# PROBLEM REQUIREMENTS
Extract, from the records beneath this instruction, each line that contains the word "tail".

___ SUPPLIED ENTRIES ___

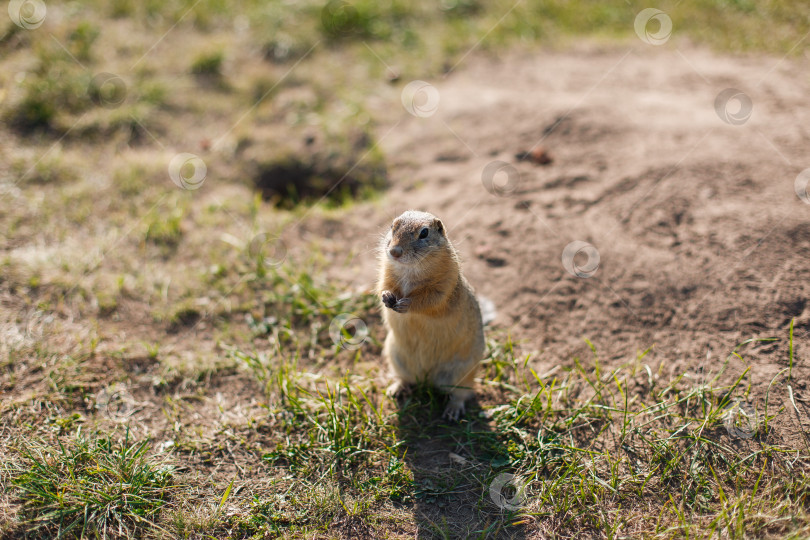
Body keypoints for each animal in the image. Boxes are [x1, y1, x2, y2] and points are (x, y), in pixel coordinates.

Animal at [378, 209, 482, 420]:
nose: (395, 252)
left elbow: (429, 301)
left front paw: (406, 304)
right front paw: (387, 297)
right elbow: (383, 287)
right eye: (392, 226)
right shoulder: (385, 274)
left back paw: (452, 411)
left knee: (461, 394)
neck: (410, 269)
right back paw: (395, 389)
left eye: (424, 233)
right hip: (396, 359)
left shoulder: (444, 286)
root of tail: (427, 379)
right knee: (406, 379)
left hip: (462, 373)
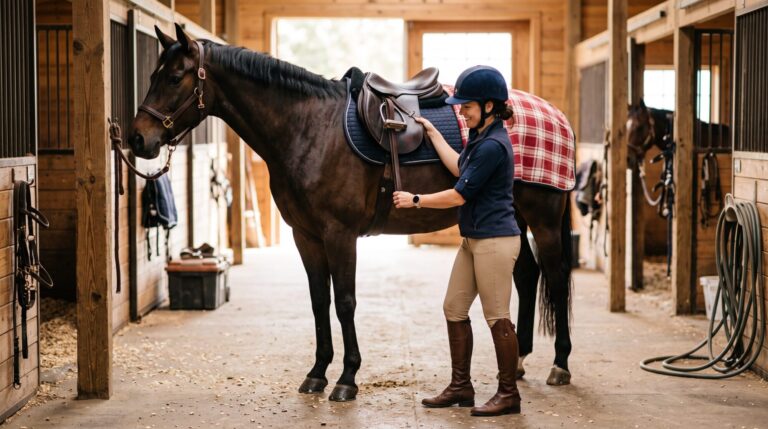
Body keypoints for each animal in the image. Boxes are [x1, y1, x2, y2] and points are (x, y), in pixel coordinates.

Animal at [126, 24, 574, 401]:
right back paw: (520, 360)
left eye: (174, 77)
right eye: (152, 76)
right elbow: (318, 301)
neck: (309, 129)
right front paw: (317, 373)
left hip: (543, 218)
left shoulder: (339, 234)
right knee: (526, 274)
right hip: (513, 215)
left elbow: (344, 302)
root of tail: (556, 116)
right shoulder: (305, 235)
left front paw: (346, 379)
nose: (137, 139)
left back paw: (560, 364)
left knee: (554, 277)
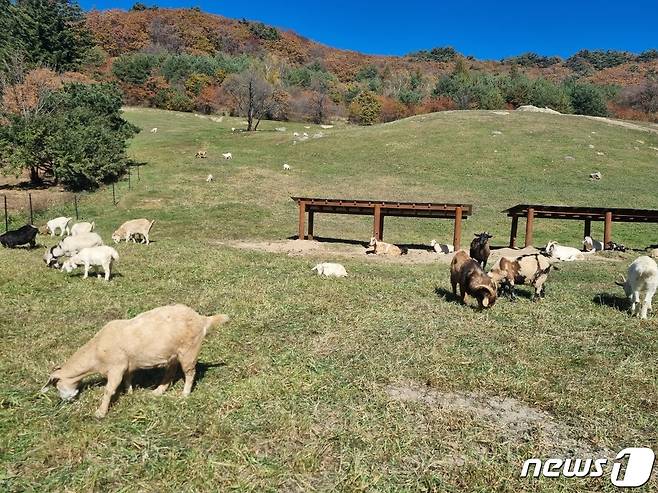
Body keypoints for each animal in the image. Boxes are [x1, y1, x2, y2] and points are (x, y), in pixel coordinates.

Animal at [40, 304, 231, 416]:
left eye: (57, 385)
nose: (66, 401)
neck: (95, 354)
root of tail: (202, 319)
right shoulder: (127, 366)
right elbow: (128, 379)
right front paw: (130, 392)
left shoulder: (116, 368)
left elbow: (109, 390)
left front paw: (100, 412)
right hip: (173, 354)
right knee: (170, 373)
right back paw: (157, 391)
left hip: (189, 351)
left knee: (190, 373)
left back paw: (184, 394)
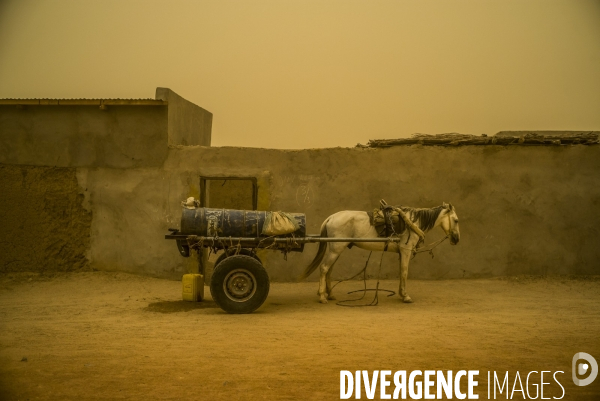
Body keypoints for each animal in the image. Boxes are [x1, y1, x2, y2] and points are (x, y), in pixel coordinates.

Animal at [300, 203, 460, 304]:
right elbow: (404, 272)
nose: (456, 239)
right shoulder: (406, 250)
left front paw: (401, 293)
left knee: (329, 270)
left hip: (336, 249)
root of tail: (331, 217)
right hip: (336, 249)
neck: (412, 223)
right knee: (324, 268)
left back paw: (330, 294)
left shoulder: (401, 253)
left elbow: (401, 272)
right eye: (456, 220)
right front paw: (406, 296)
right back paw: (322, 297)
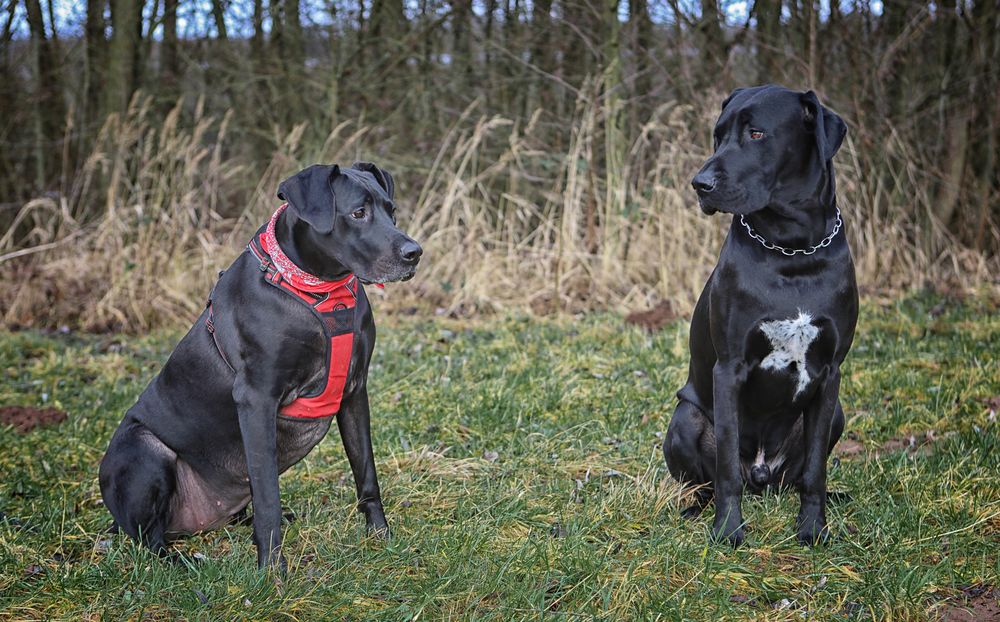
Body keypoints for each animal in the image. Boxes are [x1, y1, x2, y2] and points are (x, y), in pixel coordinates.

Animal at [97, 163, 418, 572]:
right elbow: (268, 496)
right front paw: (271, 570)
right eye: (358, 213)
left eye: (391, 210)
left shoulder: (354, 391)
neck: (319, 288)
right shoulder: (257, 400)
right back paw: (182, 563)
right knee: (148, 539)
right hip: (142, 449)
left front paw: (380, 537)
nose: (414, 252)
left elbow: (366, 473)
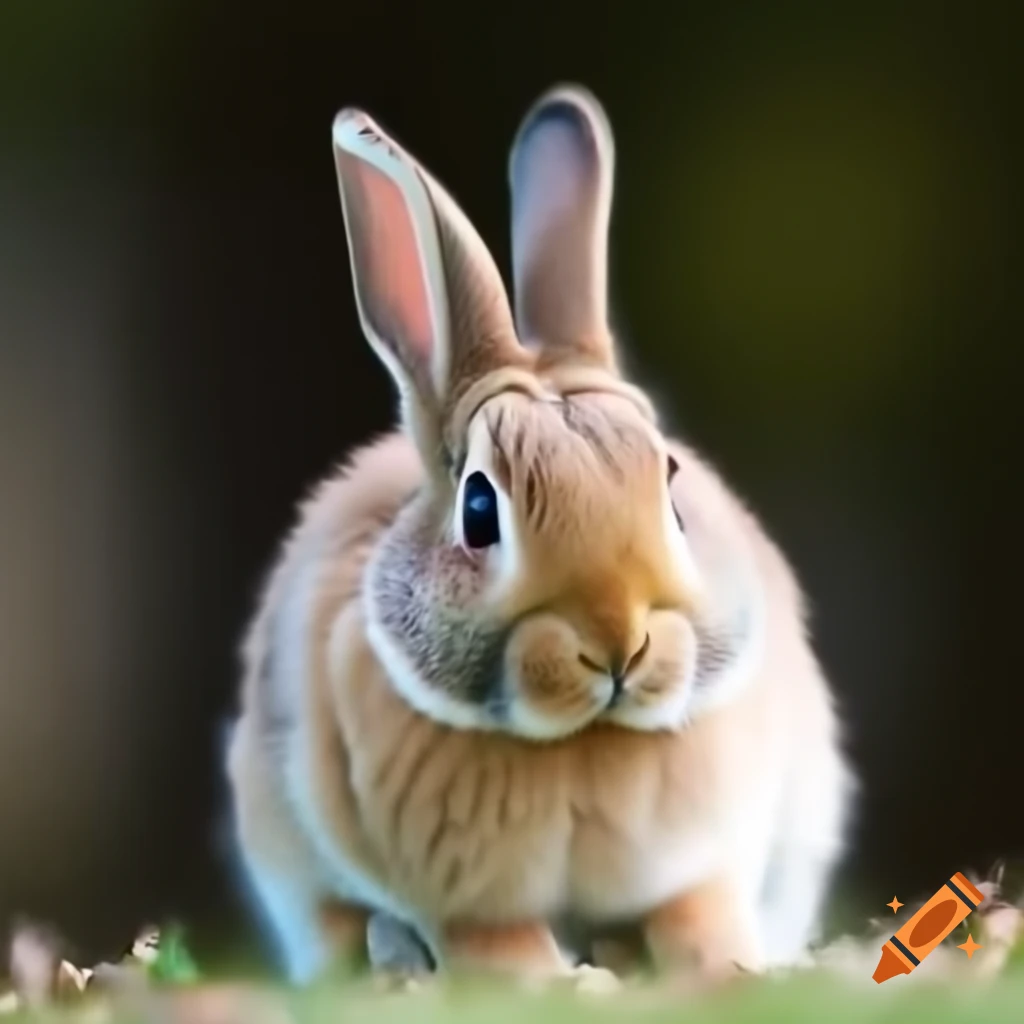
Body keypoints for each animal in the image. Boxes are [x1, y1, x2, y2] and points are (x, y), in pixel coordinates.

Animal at [226, 83, 854, 988]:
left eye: (670, 487)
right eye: (479, 511)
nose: (619, 643)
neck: (578, 744)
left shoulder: (702, 862)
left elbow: (697, 910)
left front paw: (720, 970)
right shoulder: (465, 901)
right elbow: (494, 943)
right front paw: (559, 985)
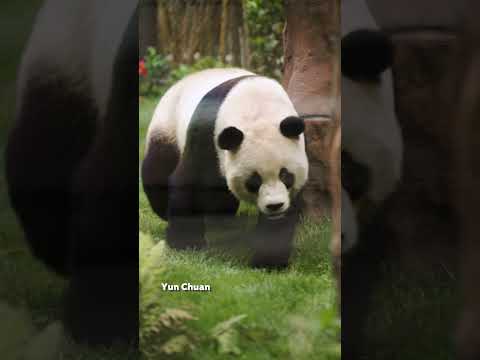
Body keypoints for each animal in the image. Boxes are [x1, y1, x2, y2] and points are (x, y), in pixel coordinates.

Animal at [142, 69, 308, 268]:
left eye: (286, 176)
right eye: (254, 182)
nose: (275, 205)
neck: (257, 105)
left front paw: (269, 263)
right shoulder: (206, 133)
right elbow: (188, 182)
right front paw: (185, 245)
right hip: (167, 126)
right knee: (157, 171)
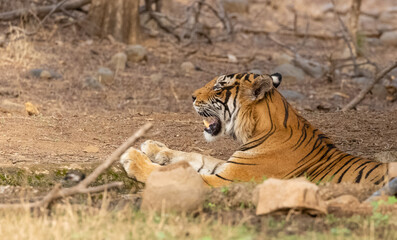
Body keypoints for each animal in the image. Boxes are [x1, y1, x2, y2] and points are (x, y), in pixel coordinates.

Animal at [118, 71, 396, 188]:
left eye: (218, 87)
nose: (192, 96)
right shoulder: (229, 167)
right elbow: (196, 157)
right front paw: (154, 147)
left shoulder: (228, 179)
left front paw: (134, 158)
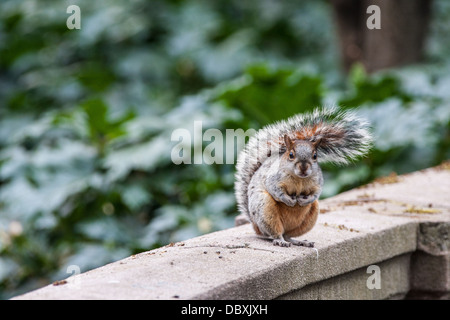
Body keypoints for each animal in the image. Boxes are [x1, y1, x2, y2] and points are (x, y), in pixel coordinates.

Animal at [234, 107, 370, 248]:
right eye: (291, 155)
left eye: (315, 156)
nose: (303, 168)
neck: (300, 179)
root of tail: (255, 226)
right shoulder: (273, 179)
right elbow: (276, 190)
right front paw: (289, 200)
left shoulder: (317, 183)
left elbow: (315, 194)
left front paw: (303, 200)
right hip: (265, 210)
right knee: (276, 232)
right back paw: (280, 240)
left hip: (310, 216)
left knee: (288, 235)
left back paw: (300, 241)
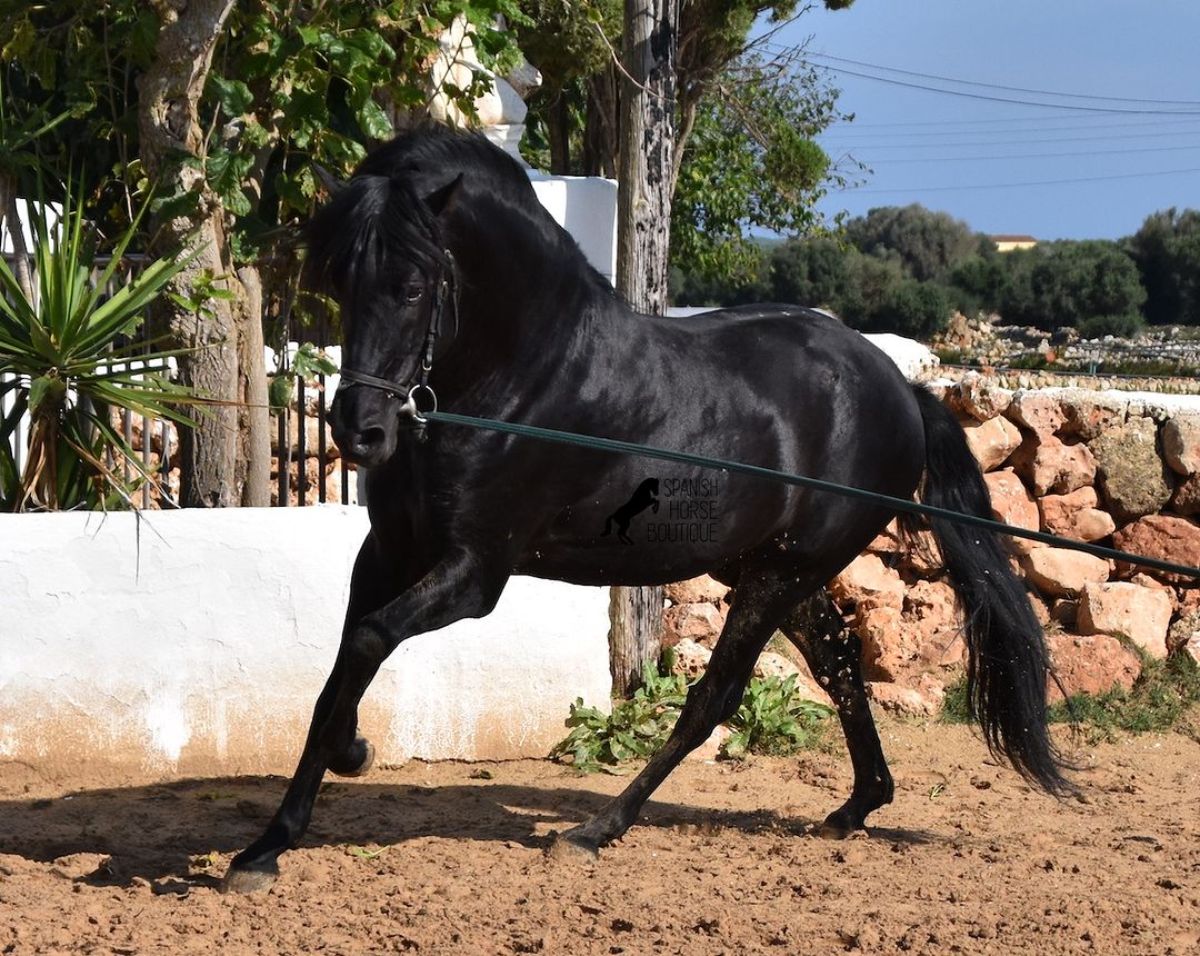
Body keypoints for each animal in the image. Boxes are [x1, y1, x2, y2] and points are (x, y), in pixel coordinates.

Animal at [223, 124, 1070, 887]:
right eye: (340, 280)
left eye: (412, 285)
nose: (359, 431)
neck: (517, 378)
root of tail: (901, 391)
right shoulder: (390, 550)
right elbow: (340, 667)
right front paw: (282, 827)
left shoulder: (475, 573)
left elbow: (368, 642)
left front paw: (321, 789)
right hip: (773, 572)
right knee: (838, 665)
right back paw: (855, 808)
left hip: (781, 576)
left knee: (714, 698)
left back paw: (596, 830)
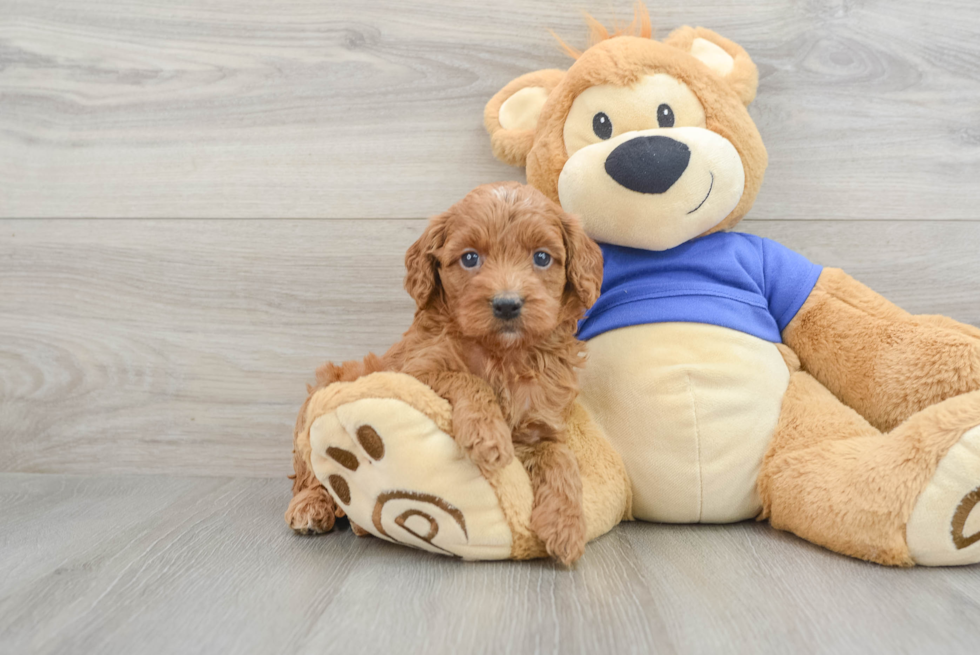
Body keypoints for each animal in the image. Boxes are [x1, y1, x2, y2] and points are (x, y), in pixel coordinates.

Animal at [286, 182, 604, 568]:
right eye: (469, 258)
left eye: (542, 258)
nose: (507, 304)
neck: (504, 355)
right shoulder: (413, 371)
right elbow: (468, 379)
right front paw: (487, 435)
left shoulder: (541, 426)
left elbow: (561, 458)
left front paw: (567, 526)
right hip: (321, 394)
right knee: (309, 472)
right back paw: (311, 507)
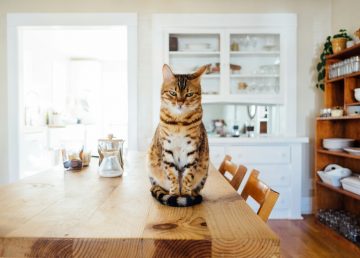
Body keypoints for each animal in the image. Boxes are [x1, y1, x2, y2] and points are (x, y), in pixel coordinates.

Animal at [146, 64, 208, 208]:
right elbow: (172, 175)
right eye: (173, 93)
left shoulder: (192, 150)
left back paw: (193, 194)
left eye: (189, 94)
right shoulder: (167, 149)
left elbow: (188, 176)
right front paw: (174, 195)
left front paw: (185, 195)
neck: (179, 122)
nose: (180, 103)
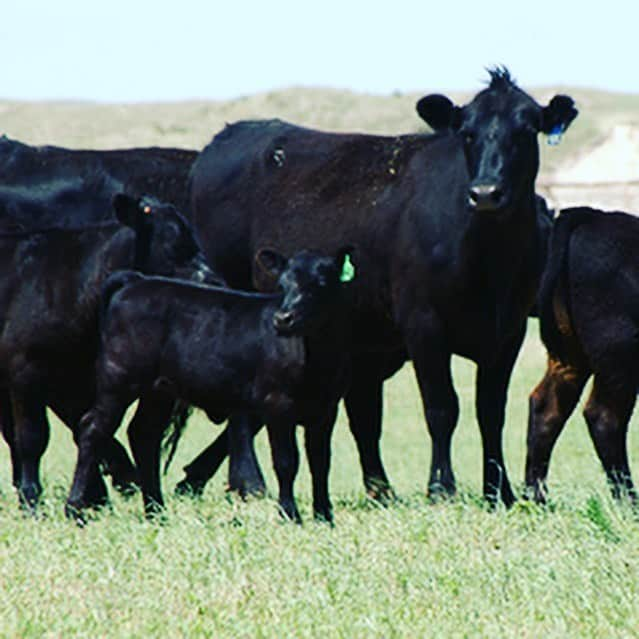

___

# RESULT
root of tail: (427, 379)
root of tail: (556, 116)
root of tail: (202, 319)
root of tail: (331, 217)
root of tail: (255, 226)
root of tail: (901, 391)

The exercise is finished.